The Dystopian Reality of AI Therapy

5th November, 2023

In my most recent story for the Counter Arts publication, I ventured into the world of AI therapy - a space that, as you might imagine, has certain tech bro venture capitalists giddy with excitement. That is while raising alarm bells within the medical community:

Counter Arts - People Are Turning To AI for Therapy Amidst Mental Health Care Failings

I felt inspired to write the piece after reading an article that heralded chatbot technology as the next “revolution” in mental health. My instinctual cynicism soon kicked in, and I was heading down the research rabbit hole soon after.

Google (or duckduckgo) AI therapy, or look around social media, and you will soon come across anecdotal stories concerning ChatGPT’s effectiveness as an agony aunt. One user on Reddit went so far as to declare it better than their own therapist:

Reddit - Chatgpt is Better Than_My_Therapist (Holy Shit)

Another interesting story comes from one San Francisco health app that decided to “run an experiment” on their users and switch out their human employees with ChatGPT. Did the users notice? No. In fact, disregarding the fact they had been blatantly lied to, their experience was, on average, scored better:

NBC News - A mental health tech company ran an AI experiment on real users

Surprising, right? Only early studies seem to be showing that chatbots do a better job of mimicking (keyword there) empathy than many medical professionals. Which, in turn, raises all sorts of fascinating moral and philosophical questions. Is an AI chatbot less empathetic than someone paid to listen to you? Just food for thought:

MSN - ChatGPT Might Show More Empathy Than Doctors

Sounds like the tech bros have got this one right, right? Why bother with human compassion now that we can outsource that shit? Chatbots are cheaper, do not require pesky sleep, are much better at pretending to care and are available 24/7. And what better timing, considering the mental health industry is in jeopardy the world over?

If only it was that simple.

The first problem is that anecdotal stories and customer satisfaction rates mean diddly squat in the grand scheme of things. And there is a chasm of difference between what patients feel to be helpful and what is actually helping them. Or as ethics scientist Dr Margaret Mitchell states:

“Even if someone is finding the technology useful, that doesn’t mean that it’s leading them in a good direction.”

Straitstimes: People Are Using AI For Therapy

If we’re going by anecdotal stories, though, chatbots still don’t come out looking good. Take the tale of a Belgium man who committed suicide after six weeks of talking to a chatbot. It probably says all that needs to be said regarding the dangers this tech poses to the mentally ill. It also raises one of the biggest issues with AI in general: who is held responsible when things go wrong?

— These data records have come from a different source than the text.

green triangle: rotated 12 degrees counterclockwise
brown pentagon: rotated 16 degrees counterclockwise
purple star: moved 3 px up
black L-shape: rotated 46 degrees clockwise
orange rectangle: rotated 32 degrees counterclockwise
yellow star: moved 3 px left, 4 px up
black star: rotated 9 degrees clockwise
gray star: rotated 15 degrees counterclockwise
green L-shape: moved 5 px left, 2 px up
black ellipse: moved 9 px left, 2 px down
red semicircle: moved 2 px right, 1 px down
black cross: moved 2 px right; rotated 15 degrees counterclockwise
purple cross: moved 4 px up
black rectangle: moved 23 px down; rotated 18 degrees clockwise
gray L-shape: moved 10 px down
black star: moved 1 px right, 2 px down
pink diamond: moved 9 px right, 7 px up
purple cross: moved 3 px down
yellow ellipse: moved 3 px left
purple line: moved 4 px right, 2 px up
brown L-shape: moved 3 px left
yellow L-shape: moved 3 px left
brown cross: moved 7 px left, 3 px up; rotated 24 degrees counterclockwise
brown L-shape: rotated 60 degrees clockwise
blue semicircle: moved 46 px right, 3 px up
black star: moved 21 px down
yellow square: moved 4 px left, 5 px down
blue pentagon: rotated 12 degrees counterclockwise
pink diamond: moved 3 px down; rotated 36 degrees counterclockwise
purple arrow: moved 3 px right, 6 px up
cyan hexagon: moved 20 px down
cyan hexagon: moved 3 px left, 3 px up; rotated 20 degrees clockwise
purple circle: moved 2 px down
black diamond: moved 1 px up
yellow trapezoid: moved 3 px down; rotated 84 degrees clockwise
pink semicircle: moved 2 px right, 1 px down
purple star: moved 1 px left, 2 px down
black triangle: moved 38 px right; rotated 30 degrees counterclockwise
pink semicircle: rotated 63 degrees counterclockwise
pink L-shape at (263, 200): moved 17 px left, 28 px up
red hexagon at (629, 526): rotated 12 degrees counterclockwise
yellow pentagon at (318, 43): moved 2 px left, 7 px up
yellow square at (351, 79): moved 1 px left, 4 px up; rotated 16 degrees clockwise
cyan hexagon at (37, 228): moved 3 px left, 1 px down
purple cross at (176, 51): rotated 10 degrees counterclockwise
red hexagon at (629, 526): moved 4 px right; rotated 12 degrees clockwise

Brussel Times - Belgian Man Commits Suicide Following Exchanges with ChatGPT

Then there are the huge privacy issues that often come with using ChatGPT. They should be a concern for anyone. But for someone talking about their private life and personal struggles? The stakes are even higher.

Wired - ChatGPT Has a Big Privacy Problem

To be clear, the OpenAI developers do not advocate for users to utilize ChatGPT as a therapy bot (although the bot itself seems happy to accommodate). But there are plenty of bots out there designed to do just that. In fact, one of the very first chatbots, Eliza, was designed to imitate therapists.

Eliza is a far cry from today’s bots but was advanced enough to alarm its creator, Dr Joseph Wizenbaum. Wizenbaum noticed that testers of his bot were very quick to imbue it with human traits, such as empathy. Of course, the bot had no such characteristics (nor, for that matter, does ChatGPT), but Wizenbaum foresaw how the line between humanity and algorithms could become blurred. And this inspired him to write Computer Power and Human Reason: from Judgement to Calculation, which argued that computer omniscience is impossible.

Mental Floss - Remembering ELIZA, the Pioneering '60s Chatbot

Of course, no warning a book will suffice to stop the coming storm that is AI therapy bots. The mental health industry is just too desperate for solutions, and the financial incentives are too strong.

Medical New.net - WHO report reveals the worldwide failure to provide people with required mental health services

Nonetheless, the reality is that AI cannot provide the major changes needed to tackle the systematic failures that have caused widespread misery. And it probably won’t revolutionize human care. But there’s capital to be made. And so those unable to afford real human care will likely be lumped with text generation machines soon enough. That is if they haven’t already.